- Exercise aim
Which of the lines below include the word "gross"? Pull each one out.

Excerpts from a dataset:
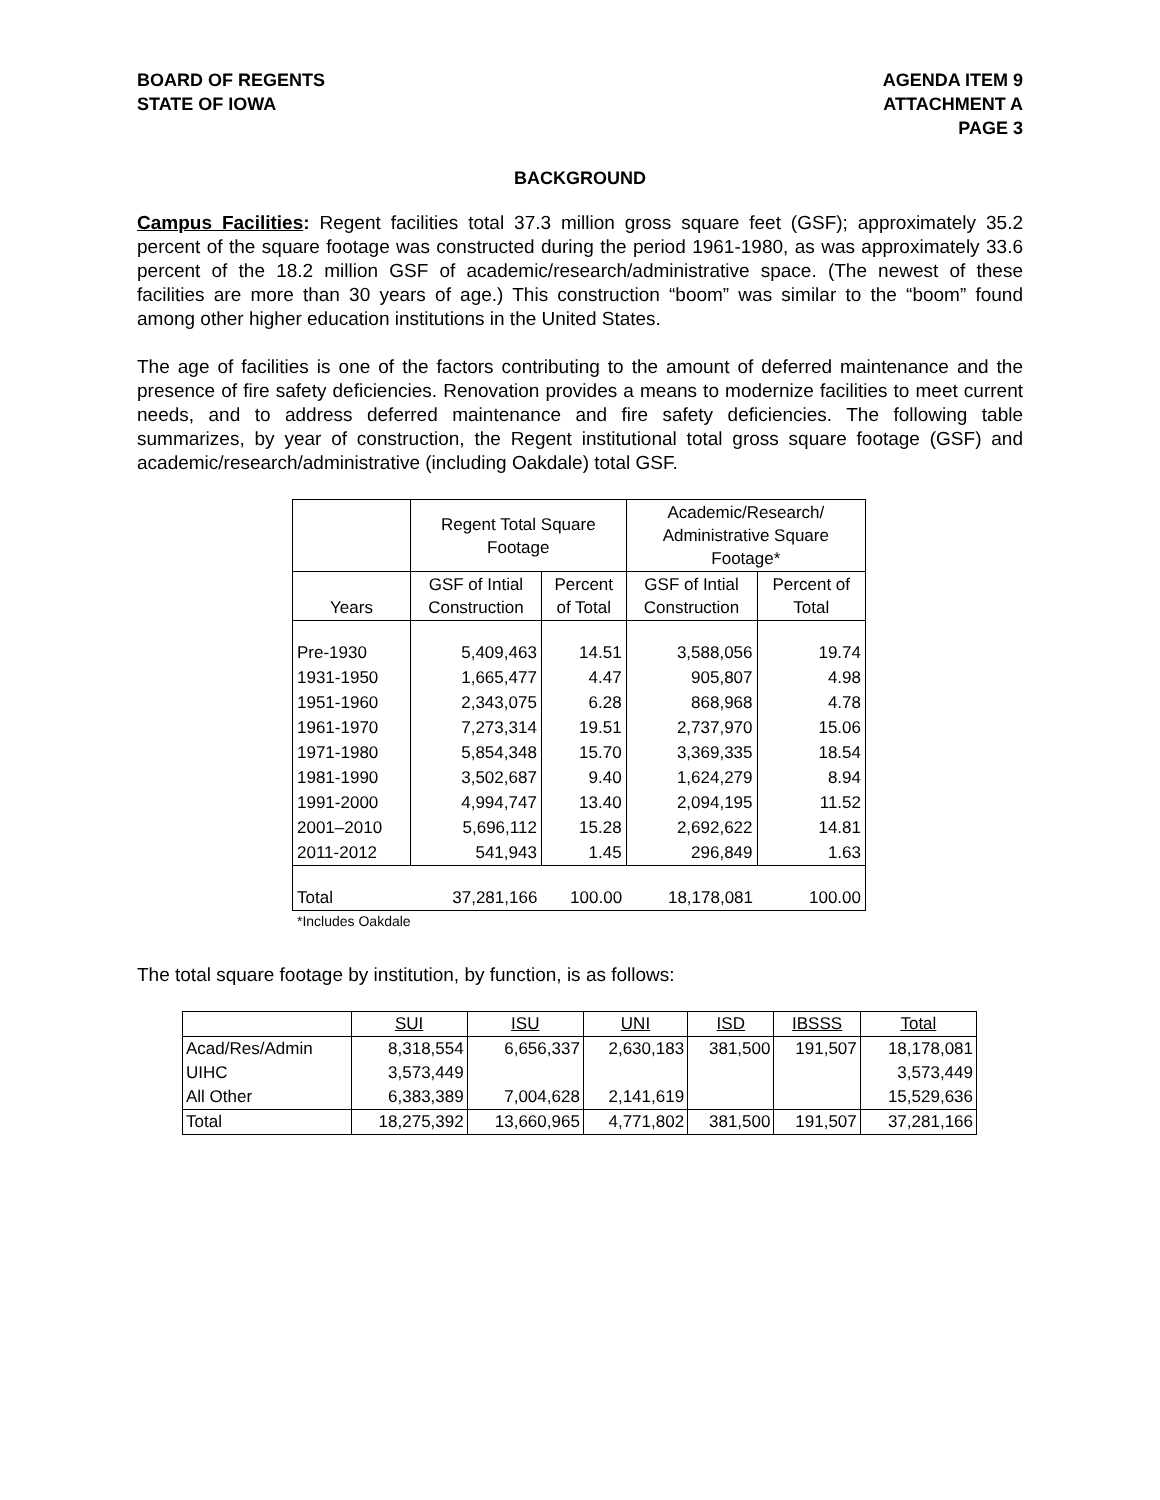BOARD OF REGENTS
STATE OF IOWA
AGENDA ITEM 9
ATTACHMENT A
PAGE 3
BACKGROUND
Campus Facilities: Regent facilities total 37.3 million gross square feet (GSF); approximately 35.2 percent of the square footage was constructed during the period 1961-1980, as was approximately 33.6 percent of the 18.2 million GSF of academic/research/administrative space. (The newest of these facilities are more than 30 years of age.) This construction “boom” was similar to the “boom” found among other higher education institutions in the United States.
The age of facilities is one of the factors contributing to the amount of deferred maintenance and the presence of fire safety deficiencies. Renovation provides a means to modernize facilities to meet current needs, and to address deferred maintenance and fire safety deficiencies. The following table summarizes, by year of construction, the Regent institutional total gross square footage (GSF) and academic/research/administrative (including Oakdale) total GSF.
| | Regent Total Square Footage | | Academic/Research/ Administrative Square Footage* | |
| Years | GSF of Intial Construction | Percent of Total | GSF of Intial Construction | Percent of Total |
| Pre-1930 | 5,409,463 | 14.51 | 3,588,056 | 19.74 |
| 1931-1950 | 1,665,477 | 4.47 | 905,807 | 4.98 |
| 1951-1960 | 2,343,075 | 6.28 | 868,968 | 4.78 |
| 1961-1970 | 7,273,314 | 19.51 | 2,737,970 | 15.06 |
| 1971-1980 | 5,854,348 | 15.70 | 3,369,335 | 18.54 |
| 1981-1990 | 3,502,687 | 9.40 | 1,624,279 | 8.94 |
| 1991-2000 | 4,994,747 | 13.40 | 2,094,195 | 11.52 |
| 2001–2010 | 5,696,112 | 15.28 | 2,692,622 | 14.81 |
| 2011-2012 | 541,943 | 1.45 | 296,849 | 1.63 |
| Total | 37,281,166 | 100.00 | 18,178,081 | 100.00 |
*Includes Oakdale
The total square footage by institution, by function, is as follows:
| | SUI | ISU | UNI | ISD | IBSSS | Total |
| Acad/Res/Admin | 8,318,554 | 6,656,337 | 2,630,183 | 381,500 | 191,507 | 18,178,081 |
| UIHC | 3,573,449 | | | | | 3,573,449 |
| All Other | 6,383,389 | 7,004,628 | 2,141,619 | | | 15,529,636 |
| Total | 18,275,392 | 13,660,965 | 4,771,802 | 381,500 | 191,507 | 37,281,166 |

- Final answer
Campus Facilities: Regent facilities total 37.3 million gross square feet (GSF); approximately 35.2 percent of the square footage was constructed during the period 1961-1980, as was approximately 33.6 percent of the 18.2 million GSF of academic/research/administrative space. (The newest of these facilities are more than 30 years of age.) This construction “boom” was similar to the “boom” found among other higher education institutions in the United States.
The age of facilities is one of the factors contributing to the amount of deferred maintenance and the presence of fire safety deficiencies. Renovation provides a means to modernize facilities to meet current needs, and to address deferred maintenance and fire safety deficiencies. The following table summarizes, by year of construction, the Regent institutional total gross square footage (GSF) and academic/research/administrative (including Oakdale) total GSF.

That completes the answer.